Five specific areas that parents can help their children with throughout the athletic recruiting process

Five areas parents can help their children with during the athletic recruiting processWhen writing articles for this site, it really seems to vary on which are made in the perspective of an athlete and from the perspective of a parent.  Because both parents and athletes do visit the site, I try to help from both sides.  But with this article, I will be strictly talking about what a parent can do to help their son or daughter during the athletic recruiting process.

I have come up with five different areas that will be vital throughout the recruiting process.  If you are a parent who has the time to do these, there is no doubt that you don’t need to hire an organization to run the recruiting process.  Plus it will mean much more to you with your child’s college education being the eventual result.  The five that I will be discussing include support, organization, money, advice, and experience.  Onto why I believe these five are important:

1.) Support
As a parent, you need to be supportive of your child in the recruiting process.  Say that your son is a football recruit who has scholarship offers from all over the country.  If you as a parent want him to go to a certain school, he may always hold a grudge because you pushed him that way in the football recruiting process.  This support needs to be there and be realistic about what your child wants to do in college.  If they have always dreamed of heading to school on the East coast, and there are options available, there is no reason not to help them with this.  Being a supportive parent allows them to make a decision based on facts and not a bias that you try to push on them.  If the school is affordable and your child wants to go there, support what they want to do in the recruiting process.

2.) Organization
There are very few 14 to 18 year olds who have the organizational skills needed to really do a good job tracking the recruiting process.  That is why the organizational skills of parents can come in handy during the recruiting process.  As parents, you should try and track calls, information about the schools, potential visits, and anything else that you may want to follow up on later.  This can be done in file folders or electronically as well.  Find a system that fits you best and then talk to your child about it.  The athlete has to buy in to make this work so find a solution that makes both parties happy.  This organization is key when it comes down to crunch time and a decision is needed.

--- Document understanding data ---
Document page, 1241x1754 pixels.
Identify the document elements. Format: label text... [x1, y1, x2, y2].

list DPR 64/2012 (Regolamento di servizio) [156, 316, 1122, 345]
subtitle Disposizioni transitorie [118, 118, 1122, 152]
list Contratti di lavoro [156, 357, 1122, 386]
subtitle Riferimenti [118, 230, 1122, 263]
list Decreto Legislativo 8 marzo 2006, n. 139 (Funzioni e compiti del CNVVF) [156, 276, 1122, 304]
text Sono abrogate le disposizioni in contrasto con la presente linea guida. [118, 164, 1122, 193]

--- Exercise ---
Answer these from the text on athletic recruiting:
1. Which five areas does the text say parents can help with?
2. In the section headed "Support," which coast does the child in the example dream of attending school on?
3. In the section headed "Organization," what age range does the text say very few people have the needed organizational skills?

--- Task result ---
1. Support, organization, money, advice, and experience.
2. The East coast.
3. 14 to 18 year olds.